_Given problem:_ Please put the data from the line containing "Beavers | 8:44.21" through the line containing "Oosten | 1:10.06" into a numbered list, skipping any blank lines. Leave the pictures out of your answer.

_Data provided:_
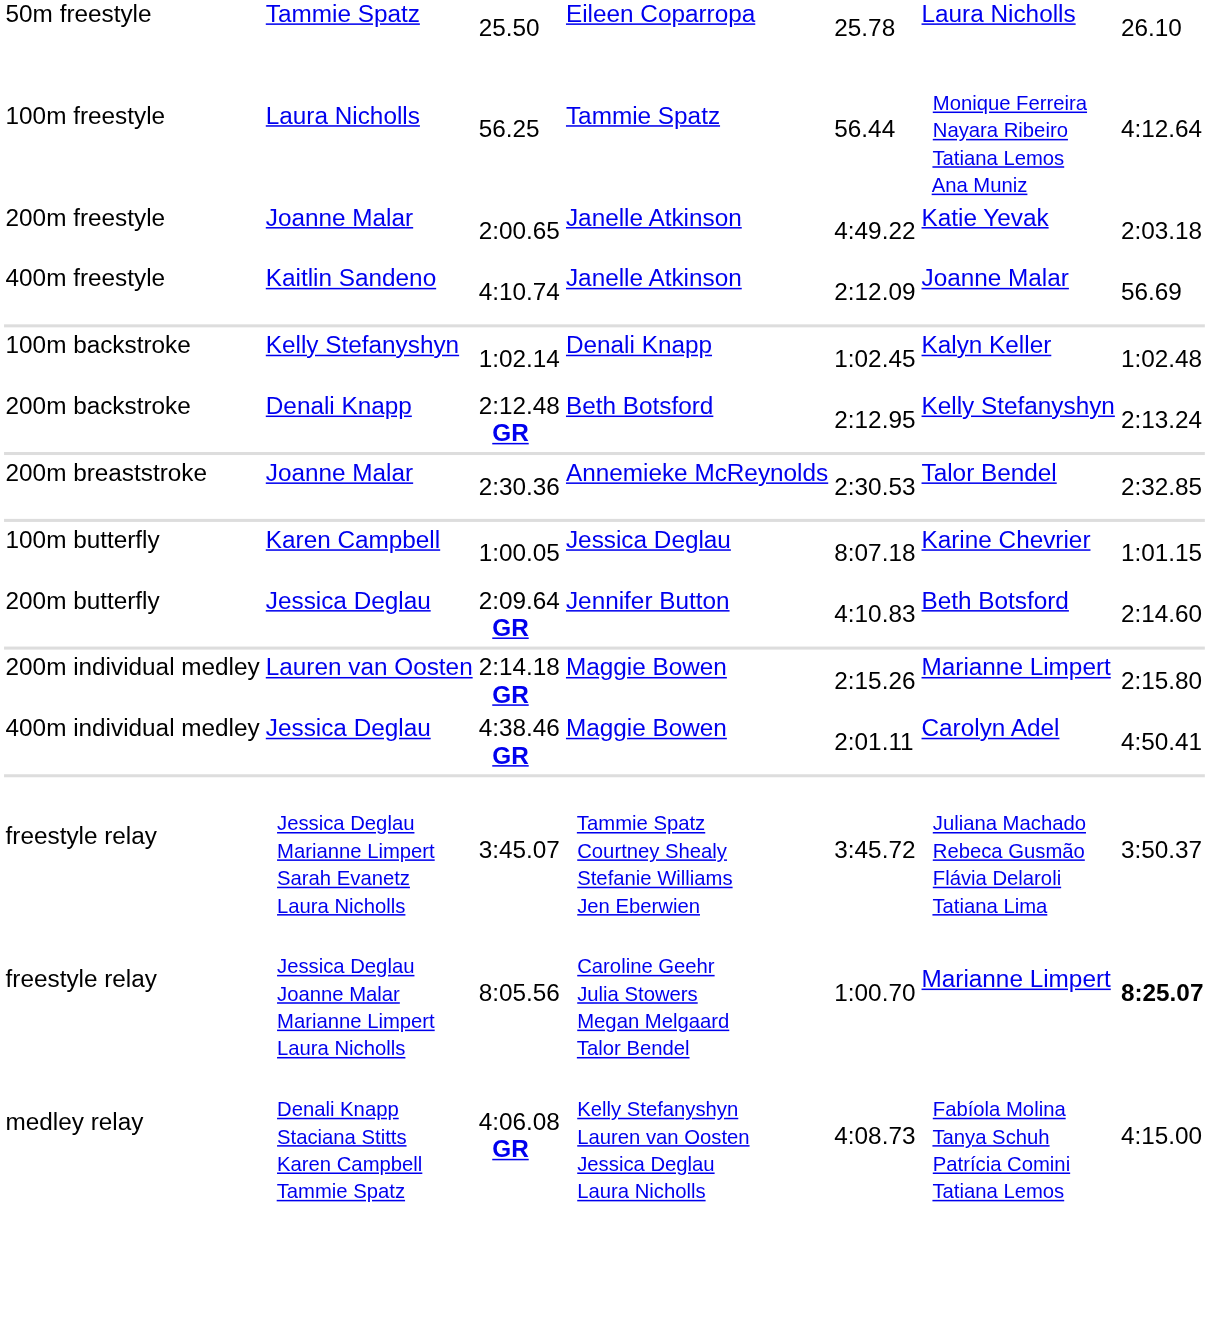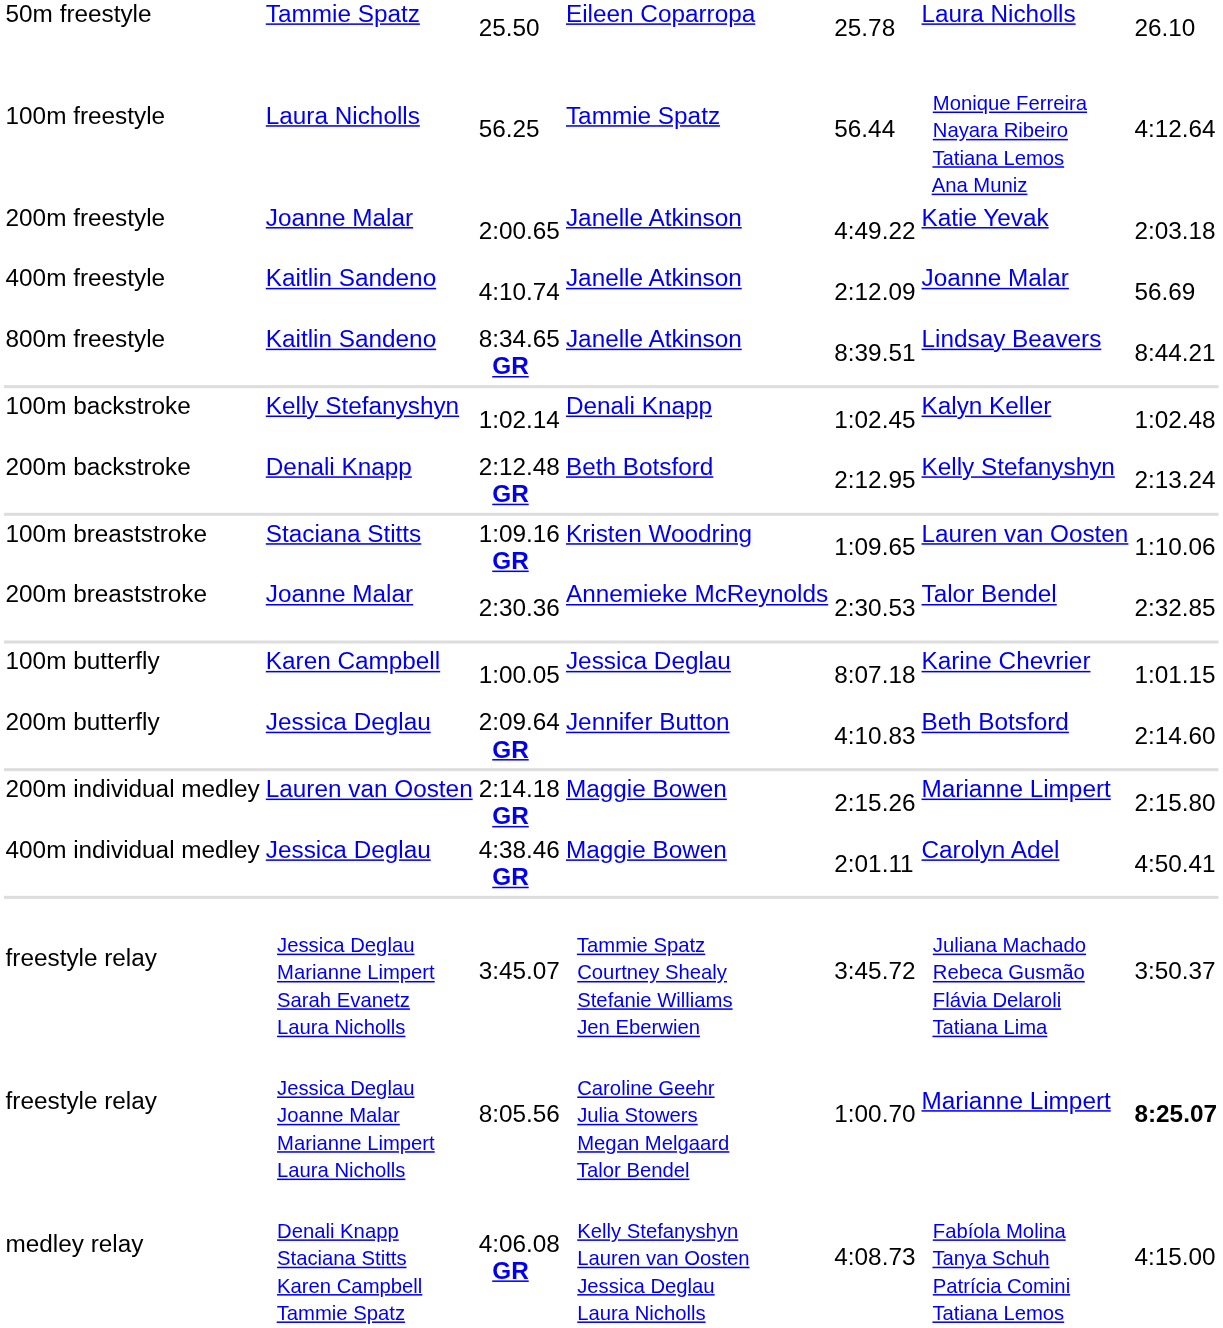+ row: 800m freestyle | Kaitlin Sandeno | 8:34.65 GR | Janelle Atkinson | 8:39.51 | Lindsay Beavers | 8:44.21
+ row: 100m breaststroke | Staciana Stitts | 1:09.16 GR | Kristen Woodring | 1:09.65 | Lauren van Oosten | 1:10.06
---
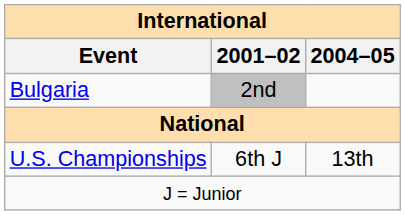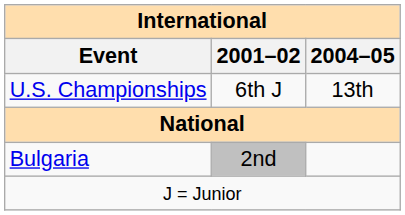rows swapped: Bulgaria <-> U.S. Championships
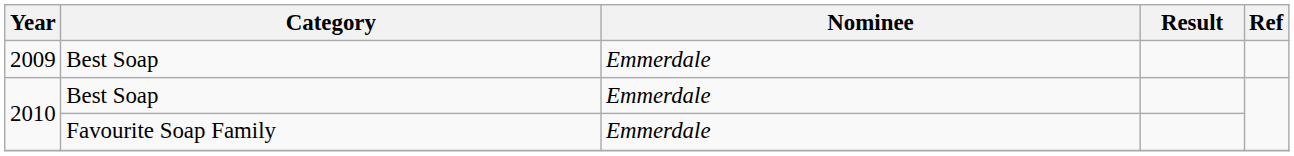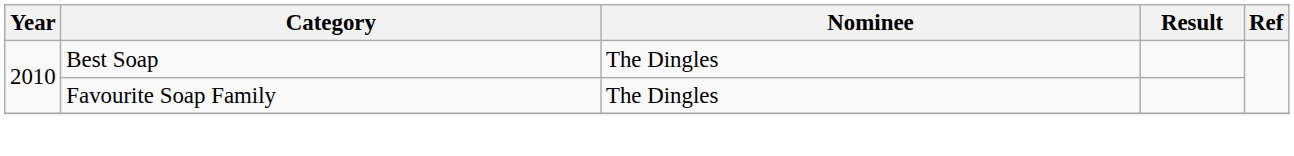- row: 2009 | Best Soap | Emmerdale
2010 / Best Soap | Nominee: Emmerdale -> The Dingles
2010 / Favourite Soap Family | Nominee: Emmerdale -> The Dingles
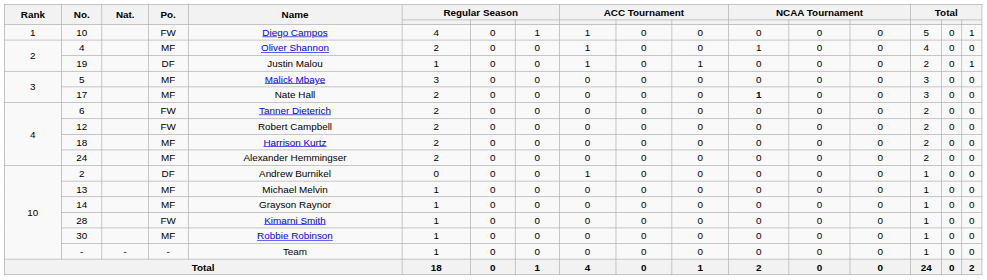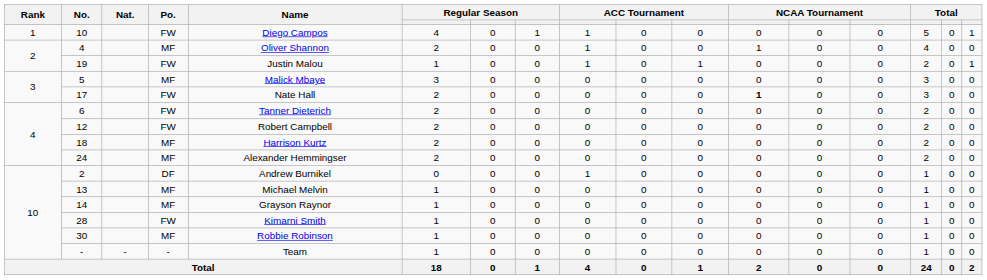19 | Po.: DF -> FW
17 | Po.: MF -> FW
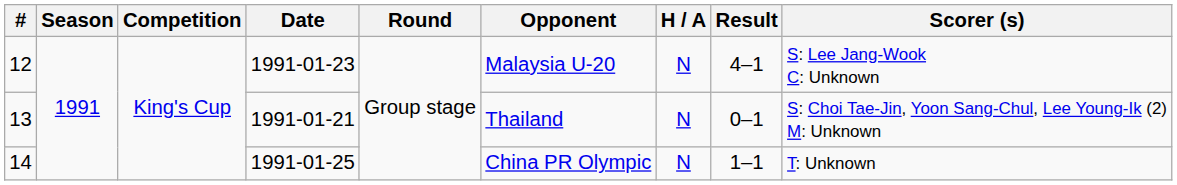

_Final result:_
1. + row: 800m freestyle | Kaitlin Sandeno | 8:34.65 GR | Janelle Atkinson | 8:39.51 | Lindsay Beavers | 8:44.21
2. + row: 100m breaststroke | Staciana Stitts | 1:09.16 GR | Kristen Woodring | 1:09.65 | Lauren van Oosten | 1:10.06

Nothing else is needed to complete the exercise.